Task set:
A - From the post on rotating coordinates, list the names of all the variables whose comments give a sine or cosine computation.
B - Answer these questions from the post on rotating coordinates:
(i) Around which axis does the rotation stored in PSI turn?
(ii) On what date was the quoted message from James Richters sent?
(iii) According to James, the cosine and sine of what angle did Gustavo's formula multiply by?

2019-09-20 Thread Thomas Young via fpc-pascal
James, are you not applying the rotation universally to all coordinates? If so, 
you are better off pre-calculating your directional sines and cosines.
For example:
TH: REAL;   {ROTATIONS (in degrees) AROUND Z-AXIS BY theta, LEFTRIGHT-> turn 
its back to us}

PHI: REAL; {ROTATIONS (in degrees) AROUND X-AXIS BY phi, UPDOWN-> a nod}

PSI: REAL; {ROTATIONS (in degrees) AROUND Y-AXIS BY psi, SPIN-> a clock face}
P
STH: REAL;{SIN(TH * (PI / 180)), CONVERT DEGREES TO RADIANS}
CTH: REAL;{COS(TH * (PI / 180)), CONVERT DEGREES TO RADIANS}
STI: REAL;{SIN(PHI * (PI / 180)), CONVERT DEGREES TO RADIANS}
CTI: REAL;{COS(PHI * (PI / 180)), CONVERT DEGREES TO RADIANS}
STS: REAL;{SIN(PSI * (PI / 180)), CONVERT DEGREES TO RADIANS}
CTS: REAL;{COS(PSI * (PI / 180)), CONVERT DEGREES TO RADIANS}

Thomas Young
330-256-7064
Sent from my iPhone

> On Sep 19, 2019, at 12:38 PM, James Richters  
> wrote:
> 
> Thank you for the help and suggestions with this.  After playing with the 
> suggested formulas I was able to figure out how they work...  The solution to 
> this is probably somewhere but I ended up just doing it myself.
> 
> I realized that Thomas' formula 
> var H1 = (Y - X) * 0.86602 + ScreenOrgin_H; var V1 = (X + Y) * 0.5 - Z + 
> ScreenOrgin_V;
> was multipying by the cosine of 30 degrees for H1 and the Sine of 30 degrees 
> for V1 
> 
> and Gustavo's forumla was basically the same thing but multiplying by the 
> cosine and sine of 45 degrees...

Collected data
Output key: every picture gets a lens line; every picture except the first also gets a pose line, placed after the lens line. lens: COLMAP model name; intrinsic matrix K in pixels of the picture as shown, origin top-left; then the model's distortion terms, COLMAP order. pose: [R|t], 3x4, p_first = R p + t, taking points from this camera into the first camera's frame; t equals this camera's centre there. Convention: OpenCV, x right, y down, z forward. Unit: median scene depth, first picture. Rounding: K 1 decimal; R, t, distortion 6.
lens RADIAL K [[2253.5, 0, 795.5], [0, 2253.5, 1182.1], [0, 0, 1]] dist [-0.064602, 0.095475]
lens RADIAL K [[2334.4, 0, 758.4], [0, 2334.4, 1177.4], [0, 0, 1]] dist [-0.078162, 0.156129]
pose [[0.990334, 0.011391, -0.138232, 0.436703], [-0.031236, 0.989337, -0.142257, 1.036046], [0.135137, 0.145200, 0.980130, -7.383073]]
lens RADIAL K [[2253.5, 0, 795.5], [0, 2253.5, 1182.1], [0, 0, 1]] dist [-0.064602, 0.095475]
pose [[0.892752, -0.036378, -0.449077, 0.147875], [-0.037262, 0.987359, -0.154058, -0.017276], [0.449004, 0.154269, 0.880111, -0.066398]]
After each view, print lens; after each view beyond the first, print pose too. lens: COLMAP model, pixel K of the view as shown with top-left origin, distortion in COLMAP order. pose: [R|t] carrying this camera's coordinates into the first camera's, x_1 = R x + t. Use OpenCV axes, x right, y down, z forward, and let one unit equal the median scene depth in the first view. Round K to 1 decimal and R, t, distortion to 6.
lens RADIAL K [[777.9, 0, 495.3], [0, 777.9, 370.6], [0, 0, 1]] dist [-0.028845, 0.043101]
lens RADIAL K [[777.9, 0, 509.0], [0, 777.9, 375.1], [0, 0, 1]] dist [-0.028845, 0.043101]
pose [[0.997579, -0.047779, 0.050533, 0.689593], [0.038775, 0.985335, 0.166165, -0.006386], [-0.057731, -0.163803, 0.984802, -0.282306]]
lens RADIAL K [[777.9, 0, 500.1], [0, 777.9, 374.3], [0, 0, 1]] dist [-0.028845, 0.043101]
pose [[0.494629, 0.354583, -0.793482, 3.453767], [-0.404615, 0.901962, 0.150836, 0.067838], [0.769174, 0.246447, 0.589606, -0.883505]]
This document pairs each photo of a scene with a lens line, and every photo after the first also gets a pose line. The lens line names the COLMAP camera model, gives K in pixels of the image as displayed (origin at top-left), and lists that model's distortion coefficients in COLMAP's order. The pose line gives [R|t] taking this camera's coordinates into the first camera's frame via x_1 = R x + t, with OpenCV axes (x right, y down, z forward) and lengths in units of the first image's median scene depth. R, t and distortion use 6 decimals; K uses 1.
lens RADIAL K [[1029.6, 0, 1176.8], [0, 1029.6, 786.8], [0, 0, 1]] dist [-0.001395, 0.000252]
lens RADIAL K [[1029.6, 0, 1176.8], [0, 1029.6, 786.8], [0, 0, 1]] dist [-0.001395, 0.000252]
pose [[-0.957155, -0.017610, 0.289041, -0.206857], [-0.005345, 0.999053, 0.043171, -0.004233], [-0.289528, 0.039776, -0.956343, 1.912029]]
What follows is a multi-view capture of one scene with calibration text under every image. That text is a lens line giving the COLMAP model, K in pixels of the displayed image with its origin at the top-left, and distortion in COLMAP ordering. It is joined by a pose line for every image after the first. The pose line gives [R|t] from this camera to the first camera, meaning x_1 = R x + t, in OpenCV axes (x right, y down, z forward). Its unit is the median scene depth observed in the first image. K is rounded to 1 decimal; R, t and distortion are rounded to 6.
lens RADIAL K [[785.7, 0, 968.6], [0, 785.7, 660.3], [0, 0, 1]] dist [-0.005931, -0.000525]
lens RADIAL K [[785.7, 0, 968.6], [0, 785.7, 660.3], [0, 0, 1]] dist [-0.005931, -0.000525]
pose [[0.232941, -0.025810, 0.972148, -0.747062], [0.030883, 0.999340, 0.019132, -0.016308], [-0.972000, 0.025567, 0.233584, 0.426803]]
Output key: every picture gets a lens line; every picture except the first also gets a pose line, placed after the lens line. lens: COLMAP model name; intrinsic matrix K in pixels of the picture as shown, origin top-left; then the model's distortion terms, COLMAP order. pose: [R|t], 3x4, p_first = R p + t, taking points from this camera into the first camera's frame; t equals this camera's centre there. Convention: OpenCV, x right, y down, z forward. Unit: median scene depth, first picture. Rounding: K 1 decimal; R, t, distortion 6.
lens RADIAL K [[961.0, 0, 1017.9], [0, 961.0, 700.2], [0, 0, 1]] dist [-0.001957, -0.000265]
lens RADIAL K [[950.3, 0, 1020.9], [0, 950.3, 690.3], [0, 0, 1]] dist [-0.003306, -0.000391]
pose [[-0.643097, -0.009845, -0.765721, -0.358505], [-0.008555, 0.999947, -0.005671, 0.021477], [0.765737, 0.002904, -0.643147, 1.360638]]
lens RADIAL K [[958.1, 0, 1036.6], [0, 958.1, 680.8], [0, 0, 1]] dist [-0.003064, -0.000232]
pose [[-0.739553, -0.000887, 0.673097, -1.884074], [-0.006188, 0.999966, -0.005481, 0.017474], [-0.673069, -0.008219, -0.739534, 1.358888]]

Exercise answers:
A - STH, CTH, STI, CTI, STS, CTS

B -
(i) The Y-axis
(ii) September 19, 2019
(iii) 45 degrees